▶ _Exercise instructions_
Copies of all lines that contain "trash" are needed; take them from the data below.

▶ _Provided information_
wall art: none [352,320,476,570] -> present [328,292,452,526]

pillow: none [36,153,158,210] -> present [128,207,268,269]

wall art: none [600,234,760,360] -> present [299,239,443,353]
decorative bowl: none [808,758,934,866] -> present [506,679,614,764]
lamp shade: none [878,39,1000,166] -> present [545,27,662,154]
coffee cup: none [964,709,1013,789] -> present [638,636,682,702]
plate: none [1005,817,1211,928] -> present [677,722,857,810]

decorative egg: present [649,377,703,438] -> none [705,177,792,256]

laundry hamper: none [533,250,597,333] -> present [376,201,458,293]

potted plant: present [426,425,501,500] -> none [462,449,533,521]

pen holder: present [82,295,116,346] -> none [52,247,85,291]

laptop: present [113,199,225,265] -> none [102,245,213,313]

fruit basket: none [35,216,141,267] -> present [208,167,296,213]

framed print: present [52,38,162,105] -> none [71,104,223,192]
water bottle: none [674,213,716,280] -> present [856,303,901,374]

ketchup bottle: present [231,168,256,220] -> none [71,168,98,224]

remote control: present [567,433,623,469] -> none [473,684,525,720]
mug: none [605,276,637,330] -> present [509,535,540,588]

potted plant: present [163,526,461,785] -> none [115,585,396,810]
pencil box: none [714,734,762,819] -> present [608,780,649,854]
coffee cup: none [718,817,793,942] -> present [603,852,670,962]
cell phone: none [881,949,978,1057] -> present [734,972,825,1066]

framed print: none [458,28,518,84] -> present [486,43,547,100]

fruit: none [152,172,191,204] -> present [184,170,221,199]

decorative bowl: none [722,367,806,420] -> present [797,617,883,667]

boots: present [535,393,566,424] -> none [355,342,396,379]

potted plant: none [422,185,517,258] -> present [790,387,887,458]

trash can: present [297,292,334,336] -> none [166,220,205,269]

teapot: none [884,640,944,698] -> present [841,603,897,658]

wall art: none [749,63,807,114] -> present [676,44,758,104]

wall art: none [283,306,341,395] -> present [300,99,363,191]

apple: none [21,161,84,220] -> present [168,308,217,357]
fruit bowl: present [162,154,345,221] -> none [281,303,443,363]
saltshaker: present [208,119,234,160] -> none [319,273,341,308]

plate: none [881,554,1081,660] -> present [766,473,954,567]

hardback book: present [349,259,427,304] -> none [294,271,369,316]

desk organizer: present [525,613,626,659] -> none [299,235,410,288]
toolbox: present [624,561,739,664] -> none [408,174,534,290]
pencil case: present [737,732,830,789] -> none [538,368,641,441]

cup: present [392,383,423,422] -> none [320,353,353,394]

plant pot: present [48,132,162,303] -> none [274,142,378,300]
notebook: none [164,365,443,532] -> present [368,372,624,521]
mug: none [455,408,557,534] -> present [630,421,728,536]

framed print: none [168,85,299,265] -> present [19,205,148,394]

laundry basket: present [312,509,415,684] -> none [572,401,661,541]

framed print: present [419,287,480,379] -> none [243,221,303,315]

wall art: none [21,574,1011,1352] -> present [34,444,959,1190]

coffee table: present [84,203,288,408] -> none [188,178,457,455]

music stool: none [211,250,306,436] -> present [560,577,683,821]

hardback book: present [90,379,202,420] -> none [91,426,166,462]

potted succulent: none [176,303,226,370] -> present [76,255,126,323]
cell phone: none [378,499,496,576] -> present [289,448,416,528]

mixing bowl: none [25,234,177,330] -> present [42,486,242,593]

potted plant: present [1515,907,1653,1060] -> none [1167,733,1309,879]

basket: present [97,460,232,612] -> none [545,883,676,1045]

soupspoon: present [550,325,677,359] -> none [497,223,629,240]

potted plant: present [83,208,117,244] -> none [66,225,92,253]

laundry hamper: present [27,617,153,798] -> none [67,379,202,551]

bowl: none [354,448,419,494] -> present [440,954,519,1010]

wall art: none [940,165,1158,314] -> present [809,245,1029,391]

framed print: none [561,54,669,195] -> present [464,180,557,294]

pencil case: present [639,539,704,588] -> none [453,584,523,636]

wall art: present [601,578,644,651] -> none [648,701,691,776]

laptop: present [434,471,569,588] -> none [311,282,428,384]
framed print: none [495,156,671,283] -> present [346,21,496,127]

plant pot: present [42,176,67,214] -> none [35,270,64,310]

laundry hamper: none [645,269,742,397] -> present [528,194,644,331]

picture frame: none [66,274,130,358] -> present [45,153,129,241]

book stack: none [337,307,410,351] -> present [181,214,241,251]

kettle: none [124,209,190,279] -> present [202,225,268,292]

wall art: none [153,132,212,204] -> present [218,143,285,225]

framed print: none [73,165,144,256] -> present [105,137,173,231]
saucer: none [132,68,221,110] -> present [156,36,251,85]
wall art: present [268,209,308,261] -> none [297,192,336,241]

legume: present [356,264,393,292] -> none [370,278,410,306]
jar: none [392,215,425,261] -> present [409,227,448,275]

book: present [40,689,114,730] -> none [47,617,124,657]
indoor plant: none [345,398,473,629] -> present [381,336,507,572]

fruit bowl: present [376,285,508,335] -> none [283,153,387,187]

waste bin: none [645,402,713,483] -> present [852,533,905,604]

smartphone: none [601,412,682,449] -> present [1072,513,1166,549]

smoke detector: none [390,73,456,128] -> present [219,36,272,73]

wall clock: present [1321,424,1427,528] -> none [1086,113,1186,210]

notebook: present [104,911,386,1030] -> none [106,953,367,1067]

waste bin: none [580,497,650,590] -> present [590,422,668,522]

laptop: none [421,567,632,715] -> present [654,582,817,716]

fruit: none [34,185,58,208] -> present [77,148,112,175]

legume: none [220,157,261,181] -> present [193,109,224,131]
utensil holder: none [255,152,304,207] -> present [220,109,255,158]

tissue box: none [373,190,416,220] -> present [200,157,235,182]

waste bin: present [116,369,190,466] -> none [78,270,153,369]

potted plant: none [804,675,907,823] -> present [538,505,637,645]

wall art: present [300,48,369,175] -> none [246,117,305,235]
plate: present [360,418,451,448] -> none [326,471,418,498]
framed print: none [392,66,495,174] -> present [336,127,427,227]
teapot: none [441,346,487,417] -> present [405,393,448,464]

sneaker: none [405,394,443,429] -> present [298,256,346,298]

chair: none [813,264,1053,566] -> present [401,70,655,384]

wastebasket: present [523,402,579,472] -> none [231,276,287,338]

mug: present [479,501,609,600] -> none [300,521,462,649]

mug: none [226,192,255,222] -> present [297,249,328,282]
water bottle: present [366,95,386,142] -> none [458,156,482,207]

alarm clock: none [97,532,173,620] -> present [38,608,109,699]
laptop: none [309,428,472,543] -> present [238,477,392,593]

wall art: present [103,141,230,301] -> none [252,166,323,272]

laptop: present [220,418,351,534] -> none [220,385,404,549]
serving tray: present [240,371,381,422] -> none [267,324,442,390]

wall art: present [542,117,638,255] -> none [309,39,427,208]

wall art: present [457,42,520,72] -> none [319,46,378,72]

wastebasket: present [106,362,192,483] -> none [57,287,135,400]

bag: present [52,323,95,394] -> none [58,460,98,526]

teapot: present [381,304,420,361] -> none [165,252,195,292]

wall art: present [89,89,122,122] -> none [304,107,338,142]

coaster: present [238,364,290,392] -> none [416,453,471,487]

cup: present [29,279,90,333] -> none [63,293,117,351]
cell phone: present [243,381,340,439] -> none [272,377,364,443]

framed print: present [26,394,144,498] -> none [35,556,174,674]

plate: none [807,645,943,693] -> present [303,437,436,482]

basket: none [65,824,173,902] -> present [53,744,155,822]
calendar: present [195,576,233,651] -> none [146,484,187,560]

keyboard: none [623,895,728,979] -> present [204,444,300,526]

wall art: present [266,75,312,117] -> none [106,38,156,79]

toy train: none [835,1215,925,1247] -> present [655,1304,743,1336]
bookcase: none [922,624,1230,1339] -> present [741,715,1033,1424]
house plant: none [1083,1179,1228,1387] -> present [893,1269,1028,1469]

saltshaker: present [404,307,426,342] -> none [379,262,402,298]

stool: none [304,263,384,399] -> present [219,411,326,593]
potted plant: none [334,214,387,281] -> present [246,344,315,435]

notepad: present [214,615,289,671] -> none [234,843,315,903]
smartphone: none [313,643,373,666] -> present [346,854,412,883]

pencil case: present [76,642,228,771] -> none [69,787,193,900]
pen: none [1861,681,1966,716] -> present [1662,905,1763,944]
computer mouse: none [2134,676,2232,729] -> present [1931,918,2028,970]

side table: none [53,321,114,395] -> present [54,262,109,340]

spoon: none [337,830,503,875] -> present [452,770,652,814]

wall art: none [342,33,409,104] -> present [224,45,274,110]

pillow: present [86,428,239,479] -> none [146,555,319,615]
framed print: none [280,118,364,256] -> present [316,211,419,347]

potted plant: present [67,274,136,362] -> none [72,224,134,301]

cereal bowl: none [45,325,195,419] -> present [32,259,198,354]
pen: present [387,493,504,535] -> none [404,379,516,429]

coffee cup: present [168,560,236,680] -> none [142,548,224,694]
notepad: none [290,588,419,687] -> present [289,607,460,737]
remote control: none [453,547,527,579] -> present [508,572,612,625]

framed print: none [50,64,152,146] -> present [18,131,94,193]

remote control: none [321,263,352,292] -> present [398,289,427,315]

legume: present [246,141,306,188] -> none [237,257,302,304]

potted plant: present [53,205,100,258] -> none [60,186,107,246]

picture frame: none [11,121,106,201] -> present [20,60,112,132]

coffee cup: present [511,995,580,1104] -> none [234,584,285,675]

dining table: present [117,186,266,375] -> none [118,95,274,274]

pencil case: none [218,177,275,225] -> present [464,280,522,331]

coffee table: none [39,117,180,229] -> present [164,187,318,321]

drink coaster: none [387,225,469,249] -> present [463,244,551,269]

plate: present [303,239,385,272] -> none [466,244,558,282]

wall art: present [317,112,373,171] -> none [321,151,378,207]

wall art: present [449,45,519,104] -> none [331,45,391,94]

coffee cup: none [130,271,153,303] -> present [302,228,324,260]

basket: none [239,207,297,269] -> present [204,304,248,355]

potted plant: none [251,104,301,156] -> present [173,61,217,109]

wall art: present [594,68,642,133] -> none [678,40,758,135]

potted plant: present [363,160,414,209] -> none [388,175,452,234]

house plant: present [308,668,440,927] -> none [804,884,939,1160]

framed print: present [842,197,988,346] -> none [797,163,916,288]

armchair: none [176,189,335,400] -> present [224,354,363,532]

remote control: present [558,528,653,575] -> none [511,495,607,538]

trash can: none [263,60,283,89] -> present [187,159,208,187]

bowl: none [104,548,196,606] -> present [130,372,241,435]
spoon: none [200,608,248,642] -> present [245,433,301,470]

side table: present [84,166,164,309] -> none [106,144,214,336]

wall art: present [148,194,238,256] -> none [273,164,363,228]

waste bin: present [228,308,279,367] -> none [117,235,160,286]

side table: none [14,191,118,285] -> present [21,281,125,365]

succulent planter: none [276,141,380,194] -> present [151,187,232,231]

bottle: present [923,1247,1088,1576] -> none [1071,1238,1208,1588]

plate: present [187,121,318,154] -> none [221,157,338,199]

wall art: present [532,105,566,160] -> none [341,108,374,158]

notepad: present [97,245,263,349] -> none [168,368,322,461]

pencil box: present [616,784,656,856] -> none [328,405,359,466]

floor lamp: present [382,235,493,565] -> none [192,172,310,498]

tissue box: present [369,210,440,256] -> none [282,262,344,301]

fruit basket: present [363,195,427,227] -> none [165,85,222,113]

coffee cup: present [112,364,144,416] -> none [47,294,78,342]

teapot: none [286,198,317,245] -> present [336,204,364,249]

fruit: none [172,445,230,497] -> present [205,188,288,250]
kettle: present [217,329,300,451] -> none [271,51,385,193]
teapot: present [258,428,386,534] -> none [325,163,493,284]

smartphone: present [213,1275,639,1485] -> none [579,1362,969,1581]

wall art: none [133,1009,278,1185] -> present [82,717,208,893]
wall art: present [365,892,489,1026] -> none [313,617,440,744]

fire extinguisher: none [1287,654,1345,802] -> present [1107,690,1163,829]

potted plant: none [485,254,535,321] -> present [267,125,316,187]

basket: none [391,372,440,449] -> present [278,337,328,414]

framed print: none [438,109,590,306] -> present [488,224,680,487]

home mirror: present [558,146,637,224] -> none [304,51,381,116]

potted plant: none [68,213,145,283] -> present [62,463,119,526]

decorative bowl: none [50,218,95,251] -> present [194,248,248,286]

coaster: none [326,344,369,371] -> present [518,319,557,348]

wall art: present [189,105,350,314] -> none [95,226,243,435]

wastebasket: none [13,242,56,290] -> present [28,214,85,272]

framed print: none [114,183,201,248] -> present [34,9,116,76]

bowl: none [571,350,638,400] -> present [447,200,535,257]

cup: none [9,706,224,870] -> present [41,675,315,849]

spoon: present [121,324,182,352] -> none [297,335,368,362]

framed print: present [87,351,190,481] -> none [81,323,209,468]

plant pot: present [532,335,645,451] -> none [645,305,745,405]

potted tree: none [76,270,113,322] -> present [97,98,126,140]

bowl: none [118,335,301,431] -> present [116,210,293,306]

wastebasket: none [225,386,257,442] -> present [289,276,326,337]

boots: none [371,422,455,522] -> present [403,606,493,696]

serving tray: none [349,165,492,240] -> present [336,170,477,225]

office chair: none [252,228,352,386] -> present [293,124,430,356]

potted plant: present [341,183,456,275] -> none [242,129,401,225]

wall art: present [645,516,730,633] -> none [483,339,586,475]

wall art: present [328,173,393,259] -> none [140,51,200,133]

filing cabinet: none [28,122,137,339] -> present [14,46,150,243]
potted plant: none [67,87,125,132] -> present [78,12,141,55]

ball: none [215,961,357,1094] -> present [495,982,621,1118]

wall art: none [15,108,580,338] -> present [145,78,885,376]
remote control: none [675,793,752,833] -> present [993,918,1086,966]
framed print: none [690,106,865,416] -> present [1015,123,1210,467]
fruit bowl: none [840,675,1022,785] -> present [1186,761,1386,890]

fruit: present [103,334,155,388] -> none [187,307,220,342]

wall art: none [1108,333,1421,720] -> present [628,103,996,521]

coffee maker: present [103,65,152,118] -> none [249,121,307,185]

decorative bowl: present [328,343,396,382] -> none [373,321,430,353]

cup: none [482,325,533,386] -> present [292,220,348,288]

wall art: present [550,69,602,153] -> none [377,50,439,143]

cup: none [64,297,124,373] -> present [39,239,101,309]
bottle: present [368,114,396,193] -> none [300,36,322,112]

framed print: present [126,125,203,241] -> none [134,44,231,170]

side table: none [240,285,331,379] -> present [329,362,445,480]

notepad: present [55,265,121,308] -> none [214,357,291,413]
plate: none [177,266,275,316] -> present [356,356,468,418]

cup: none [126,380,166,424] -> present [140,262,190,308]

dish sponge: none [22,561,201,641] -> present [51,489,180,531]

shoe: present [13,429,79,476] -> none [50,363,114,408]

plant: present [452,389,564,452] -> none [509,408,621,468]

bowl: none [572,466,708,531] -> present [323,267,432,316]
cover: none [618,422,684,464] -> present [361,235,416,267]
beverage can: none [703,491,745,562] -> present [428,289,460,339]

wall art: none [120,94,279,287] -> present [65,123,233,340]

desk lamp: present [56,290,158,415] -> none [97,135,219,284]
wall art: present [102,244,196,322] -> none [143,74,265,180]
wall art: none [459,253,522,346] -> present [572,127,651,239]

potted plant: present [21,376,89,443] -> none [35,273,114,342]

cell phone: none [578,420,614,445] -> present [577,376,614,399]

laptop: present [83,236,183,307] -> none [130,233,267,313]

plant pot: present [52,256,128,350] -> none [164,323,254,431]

▶ _Exercise result_
trash can: present [297,292,334,336] -> none [166,220,205,269]
trash can: none [263,60,283,89] -> present [187,159,208,187]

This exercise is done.